Although no plant products that use RNAi-based genetic engineering have yet passed the experimental stage, development efforts have successfully reduced the levels of allergens in tomato plants[119] and decreased the precursors of likely carcinogens in tobacco plants.[120] Other plant traits that have been engineered in the laboratory include the production of non-narcotic natural products by the opium poppy,[121] resistance to common plant viruses,[122] and fortification of plants such as tomatoes with dietary antioxidants.[123] Previous commercial products, including the Flavr Savr tomato and two cultivars of ringspot-resistant papaya, were originally developed using antisense technology but likely exploited the RNAi pathway.[124][125]

History and discovery

    The discovery of RNAi was preceded first by observations of transcriptional inhibition by antisense RNA expressed in transgenic plants,[127] and more directly by reports of unexpected outcomes in experiments performed by plant scientists in the U.S. and The Netherlands in the early 1990s.[128] In an attempt to alter flower colors in petunias, researchers introduced additional copies of a gene encoding chalcone synthase, a key enzyme for flower pigmentation into petunia plants of normally pink or violet flower color. The overexpressed gene was expected to result in darker flowers, but instead produced less pigmented, fully or partially white flowers, indicating that the activity of chalcone synthase had been substantially decreased; in fact, both the endogenous genes and the transgenes were downregulated in the white flowers. Soon after, a related event termed quelling was noted in the fungus Neurospora crassa,[129] although it was not immediately recognized as related. Further investigation of the phenomenon in plants indicated that the downregulation was due to post-transcriptional inhibition of gene expression via an increased rate of mRNA degradation.[130] This phenomenon was called co-suppression of gene expression, but the molecular mechanism remained unknown.

Not long after, plant virologists working on improving plant resistance to viral diseases observed a similar unexpected phenomenon. While it was known that plants expressing virus-specific proteins showed enhanced tolerance or resistance to viral infection, it was not expected that plants carrying only short, non-coding regions of viral RNA sequences would show similar levels of protection. Researchers believed that viral RNA produced by transgenes could also inhibit viral replication.[131] The reverse experiment, in which short sequences of plant genes were introduced into viruses, showed that the targeted gene was suppressed in an infected plant. This phenomenon was labeled "virus-induced gene silencing" (VIGS), and the set of such phenomena were collectively called post transcriptional gene silencing.[132]

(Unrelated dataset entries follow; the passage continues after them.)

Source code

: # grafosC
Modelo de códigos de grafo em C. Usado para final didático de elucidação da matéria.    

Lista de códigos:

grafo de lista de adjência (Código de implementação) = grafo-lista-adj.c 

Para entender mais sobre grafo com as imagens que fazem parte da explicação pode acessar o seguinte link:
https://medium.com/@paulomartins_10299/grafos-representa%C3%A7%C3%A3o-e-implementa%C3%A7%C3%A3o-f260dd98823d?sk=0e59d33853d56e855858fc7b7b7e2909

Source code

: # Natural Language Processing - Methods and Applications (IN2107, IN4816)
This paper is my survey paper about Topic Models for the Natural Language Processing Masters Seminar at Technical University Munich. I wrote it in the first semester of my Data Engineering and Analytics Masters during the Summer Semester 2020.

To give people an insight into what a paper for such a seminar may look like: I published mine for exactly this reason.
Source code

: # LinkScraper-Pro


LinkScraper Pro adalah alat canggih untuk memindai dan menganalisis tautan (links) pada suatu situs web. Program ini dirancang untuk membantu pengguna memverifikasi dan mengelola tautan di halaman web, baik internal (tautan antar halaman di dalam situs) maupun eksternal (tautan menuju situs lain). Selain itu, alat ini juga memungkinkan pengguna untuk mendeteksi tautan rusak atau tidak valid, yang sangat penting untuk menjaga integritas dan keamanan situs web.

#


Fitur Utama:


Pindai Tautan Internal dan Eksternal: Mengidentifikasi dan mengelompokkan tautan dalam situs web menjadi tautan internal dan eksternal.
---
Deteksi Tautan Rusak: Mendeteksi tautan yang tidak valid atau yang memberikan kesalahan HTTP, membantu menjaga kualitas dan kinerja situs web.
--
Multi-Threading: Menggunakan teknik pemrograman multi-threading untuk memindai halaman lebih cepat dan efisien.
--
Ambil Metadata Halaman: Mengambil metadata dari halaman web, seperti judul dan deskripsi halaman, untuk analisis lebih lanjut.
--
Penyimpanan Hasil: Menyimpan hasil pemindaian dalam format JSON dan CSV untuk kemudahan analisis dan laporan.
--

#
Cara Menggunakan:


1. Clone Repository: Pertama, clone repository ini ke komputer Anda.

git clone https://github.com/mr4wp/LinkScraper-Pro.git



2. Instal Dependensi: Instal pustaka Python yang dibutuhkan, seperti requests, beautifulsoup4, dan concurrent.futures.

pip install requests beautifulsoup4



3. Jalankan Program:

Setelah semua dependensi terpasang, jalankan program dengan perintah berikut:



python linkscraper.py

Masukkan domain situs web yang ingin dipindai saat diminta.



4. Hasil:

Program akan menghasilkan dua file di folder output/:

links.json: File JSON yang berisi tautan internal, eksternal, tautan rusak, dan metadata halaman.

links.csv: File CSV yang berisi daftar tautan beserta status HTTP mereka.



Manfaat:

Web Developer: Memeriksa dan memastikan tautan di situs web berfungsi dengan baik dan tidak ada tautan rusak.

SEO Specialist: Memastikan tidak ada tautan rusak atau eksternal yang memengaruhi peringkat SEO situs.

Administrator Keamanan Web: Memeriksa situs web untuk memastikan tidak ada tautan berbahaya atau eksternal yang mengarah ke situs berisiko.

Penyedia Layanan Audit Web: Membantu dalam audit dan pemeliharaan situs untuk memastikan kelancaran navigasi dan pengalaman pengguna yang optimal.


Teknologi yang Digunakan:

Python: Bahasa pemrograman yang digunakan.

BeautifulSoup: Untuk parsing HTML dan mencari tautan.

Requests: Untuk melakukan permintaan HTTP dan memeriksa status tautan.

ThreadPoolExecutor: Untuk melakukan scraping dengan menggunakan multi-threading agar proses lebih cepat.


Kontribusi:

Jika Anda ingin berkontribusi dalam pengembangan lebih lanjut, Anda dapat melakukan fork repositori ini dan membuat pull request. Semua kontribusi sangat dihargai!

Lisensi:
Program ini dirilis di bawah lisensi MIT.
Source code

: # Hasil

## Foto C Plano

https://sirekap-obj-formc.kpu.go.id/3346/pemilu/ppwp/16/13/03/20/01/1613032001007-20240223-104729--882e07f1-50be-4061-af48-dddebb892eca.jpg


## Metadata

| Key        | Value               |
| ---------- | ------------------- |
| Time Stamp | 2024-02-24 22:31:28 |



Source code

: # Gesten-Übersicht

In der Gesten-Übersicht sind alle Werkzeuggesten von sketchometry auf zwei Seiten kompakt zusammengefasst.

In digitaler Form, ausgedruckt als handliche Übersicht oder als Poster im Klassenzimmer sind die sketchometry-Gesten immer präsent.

After these initial observations in plants, many laboratories around the world searched for the occurrence of this phenomenon in other organisms.[133][134] Craig C. Mello and Andrew Fire's 1998 Nature paper reported a potent gene silencing effect after injecting double stranded RNA into C. elegans.[3] In investigating the regulation of muscle protein production, they observed that neither mRNA nor antisense RNA injections had an effect on protein production, but double-stranded RNA successfully silenced the targeted gene. As a result of this work, they coined the term RNAi. Fire and Mello's discovery was particularly notable because it represented the first identification of the causative agent for the phenomenon. Fire and Mello were awarded the Nobel Prize in Physiology or Medicine in 2006 for their work.[2]